Architecture for data layer that uses both localStorage and a REST remote server

Question

Anybody has any ideas or references on how to implement a data persistence layer that uses both a localStorage and a REST remote storage:

The data of a certain client is stored with localStorage (using an ember-data indexedDB adapter). The locally stored data is synced with the remote server (using ember-data RESTadapter).

The server gathers all data from clients. Using mathematical sets notation:

Server = Client1 ∪ Client2 ∪ ... ∪ ClientN 

where, in general, any record may not be unique to a certain client:

ClientX ∩ ClientY ≠ 0,  ∀ X,Y ∈ [1,N]

Here are some scenarios:

• A client creates a record. The id of the record can't be set on the client, since it may conflict with a record stored on the server. Therefore a newly created record needs to be committed to the server -> receive the id -> create the record in localStorage.

• A record is updated on the server, and as a consequence the data in localStorage and in the server go out of sync. Only the server knows that, so the architecture needs to implement a push architecture (?)

Would you use 2 stores (one for localStorage, one for REST) and sync between them, or use a hybrid indexedDB/REST adapter and write the sync code within the adapter?

Can you see any way to avoid implementing push (Web Sockets, ...)?

Answer 1

The problem you bring up can not be answered in a few paragraphs, or answered simply. Nevertheless, here is my try...

First, there are number of difficulties with the approach you have adopted:

1. The clients must always be network connected to create data and receive the keys from the server.
2. If you do make different stores (localstorage & REST), all application code requiring data must look in both stores. That significantly increases the complexity of every part of the application.
3. After creating a row, if you want to create child rows, you must wait for the server to return the primary key before you can reference it as a foreign key in the child row. For any moderately complex data structures, this becomes a heavy burden.
4. When the server goes down, all clients cannot create data.

Here is my approach. It uses SequelSphereDB, but most of the concepts can be reused across other client data management systems.

FIRST: Use UUIDs for Primary Keys.

Most client data management systems should provide a manner for generating Universally Unique IDs. SequelSphere does it simply with an SQL function: UUID(). Having a UUID as the primary key for each row allows primary keys to be generated on any client at any time without having to contact the server, and still guarantee that the IDs will be unique. This also consequently allows the application to work in an "offline" mode, not requiring a connection to the server during run-time. This also keeps a downed server from bringing all of the clients down.

SECOND: Use a single set of tables that mirror the server's.

This is more of a requirement for simplicity than anything else. It is also a requirement for the next two fundamental principles.

THIRD: For downward-synchronization of small datasets, completely refreshing client data from the server is preferable.

Whenever possible, perform complete refreshes of data on the client from the server. It is a simpler paradigm, and results in less internal data integrity issues. The primary drawback is data size in transfer.

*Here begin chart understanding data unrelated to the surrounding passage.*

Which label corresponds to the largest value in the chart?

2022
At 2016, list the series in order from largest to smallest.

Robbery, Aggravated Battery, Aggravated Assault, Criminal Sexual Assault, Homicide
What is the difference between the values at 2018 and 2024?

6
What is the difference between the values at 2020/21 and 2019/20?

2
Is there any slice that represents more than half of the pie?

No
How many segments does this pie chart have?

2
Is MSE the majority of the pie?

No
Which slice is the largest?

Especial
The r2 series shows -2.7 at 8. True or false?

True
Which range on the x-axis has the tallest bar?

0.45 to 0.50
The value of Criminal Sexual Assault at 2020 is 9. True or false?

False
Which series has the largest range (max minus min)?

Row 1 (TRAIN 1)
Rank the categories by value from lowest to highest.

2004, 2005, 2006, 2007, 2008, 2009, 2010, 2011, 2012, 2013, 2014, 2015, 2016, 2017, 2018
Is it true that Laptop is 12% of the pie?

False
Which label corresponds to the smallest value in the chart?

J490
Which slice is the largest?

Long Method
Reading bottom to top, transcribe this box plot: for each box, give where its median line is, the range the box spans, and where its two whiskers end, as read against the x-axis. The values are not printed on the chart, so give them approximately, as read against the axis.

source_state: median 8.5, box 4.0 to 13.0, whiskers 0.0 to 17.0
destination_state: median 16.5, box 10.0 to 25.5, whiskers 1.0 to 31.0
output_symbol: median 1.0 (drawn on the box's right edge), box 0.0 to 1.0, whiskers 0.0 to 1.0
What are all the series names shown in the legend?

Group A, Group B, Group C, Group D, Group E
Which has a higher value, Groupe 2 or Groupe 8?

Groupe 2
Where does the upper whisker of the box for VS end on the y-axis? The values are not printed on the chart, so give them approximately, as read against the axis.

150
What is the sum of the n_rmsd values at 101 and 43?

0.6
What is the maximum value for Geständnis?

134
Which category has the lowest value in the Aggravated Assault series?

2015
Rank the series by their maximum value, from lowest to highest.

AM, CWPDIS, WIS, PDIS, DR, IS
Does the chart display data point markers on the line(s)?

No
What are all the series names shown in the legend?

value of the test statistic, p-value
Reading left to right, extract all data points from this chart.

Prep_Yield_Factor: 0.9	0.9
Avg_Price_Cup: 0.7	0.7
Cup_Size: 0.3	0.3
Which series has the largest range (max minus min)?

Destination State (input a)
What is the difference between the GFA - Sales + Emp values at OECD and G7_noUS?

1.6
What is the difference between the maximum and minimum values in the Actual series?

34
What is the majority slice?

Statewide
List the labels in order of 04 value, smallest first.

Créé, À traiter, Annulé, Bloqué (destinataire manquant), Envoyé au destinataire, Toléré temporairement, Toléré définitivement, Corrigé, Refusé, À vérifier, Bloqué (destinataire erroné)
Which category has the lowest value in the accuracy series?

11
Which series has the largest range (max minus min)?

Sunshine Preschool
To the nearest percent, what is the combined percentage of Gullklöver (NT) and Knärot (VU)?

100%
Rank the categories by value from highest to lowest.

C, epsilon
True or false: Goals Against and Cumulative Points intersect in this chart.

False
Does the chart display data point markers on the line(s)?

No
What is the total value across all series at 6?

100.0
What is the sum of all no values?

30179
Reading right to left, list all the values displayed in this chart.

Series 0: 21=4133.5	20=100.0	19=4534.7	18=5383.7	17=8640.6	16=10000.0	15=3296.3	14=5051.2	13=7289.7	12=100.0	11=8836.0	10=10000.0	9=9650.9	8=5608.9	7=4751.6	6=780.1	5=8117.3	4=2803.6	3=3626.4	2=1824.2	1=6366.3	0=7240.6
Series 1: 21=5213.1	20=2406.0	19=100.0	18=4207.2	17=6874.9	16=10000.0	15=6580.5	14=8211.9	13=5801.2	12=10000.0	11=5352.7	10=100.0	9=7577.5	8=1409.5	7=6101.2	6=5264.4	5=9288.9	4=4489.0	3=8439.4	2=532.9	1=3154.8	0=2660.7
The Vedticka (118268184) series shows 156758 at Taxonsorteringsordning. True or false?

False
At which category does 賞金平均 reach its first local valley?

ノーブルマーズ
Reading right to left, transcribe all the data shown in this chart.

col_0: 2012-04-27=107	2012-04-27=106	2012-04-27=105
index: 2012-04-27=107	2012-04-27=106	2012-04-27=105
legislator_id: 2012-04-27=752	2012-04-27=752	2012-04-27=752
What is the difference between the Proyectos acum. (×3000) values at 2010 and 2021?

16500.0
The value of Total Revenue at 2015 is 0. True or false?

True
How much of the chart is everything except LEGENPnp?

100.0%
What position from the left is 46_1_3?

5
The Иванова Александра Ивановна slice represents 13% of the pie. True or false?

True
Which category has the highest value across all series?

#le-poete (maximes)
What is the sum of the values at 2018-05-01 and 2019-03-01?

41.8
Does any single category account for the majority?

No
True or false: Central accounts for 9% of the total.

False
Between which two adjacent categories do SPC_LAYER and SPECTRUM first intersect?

FOURTH: For downward-synchronization of large datasets, perform 'Transactional' updates

This is where my approach gets a little more complex. If the datasets are too large, and require only changed rows to be sync'd, you must find a way to sync them according to "transactions". That is: the inserts/updates/deletes in the order in which they were performed on the server to provide a simple script for performing the same on the client.

It is preferable to have a table on the server recording the transactions to be sync'd down to the device. If this is not possible, then the order can often be recorded on the server using Timestamps on the rows, and having the client ask for all changes since a particular timestamp. Big Negative: you will need to keep track of deleted rows either by "logical" deletes, or by tracking them in their own table. Even still, isolating the complexity to the server is preferable to spreading it across all the clients.

FIFTH: For upward-synchronization, use 'Transactional' updates

This is where SequelSphereDB really shines: It will keep track for you of all the inserts, updates, and deletes performed against tables, and then provide them back to you at sync time. It even does it across browser restarts, since it persists the information in localstorage/indexeddb. It even handles commits and rollbacks appropriately. The client app can interact with the data as it normally would without having to give thought about recording the changes, and then use SequelSphereDB's "Change Trackers" to replay the changes at sync time.

If you are not using SequelSphere (you should be), then keep a separate table on the client to record all inserts, updates, and deletes that the client performs. Whenever the client application inserts/updates/deletes rows, make a copy of that in the "transaction" table. At upward sync time, send those. On the server, simply perform the same steps in the same order to replicate the data that was on the client.

ALSO IMPORTANT: Always perform an Upwards-sync before fully refreshing the client tables from the server. :)

Conclusion

I suggest going for simplicity over complexity in as many places as possible. Using UUIDs for primary keys is extremely helpful for this. Using some sort of "change trackers" is also very useful. Using a tool such as SequelSphereDB to track the changes for you is most helpful, but not necessary for this approach.

FULL DISCLOSURE: I am closely related to the company SequelSphere, but that product really isn't necessary for implementing the above approach.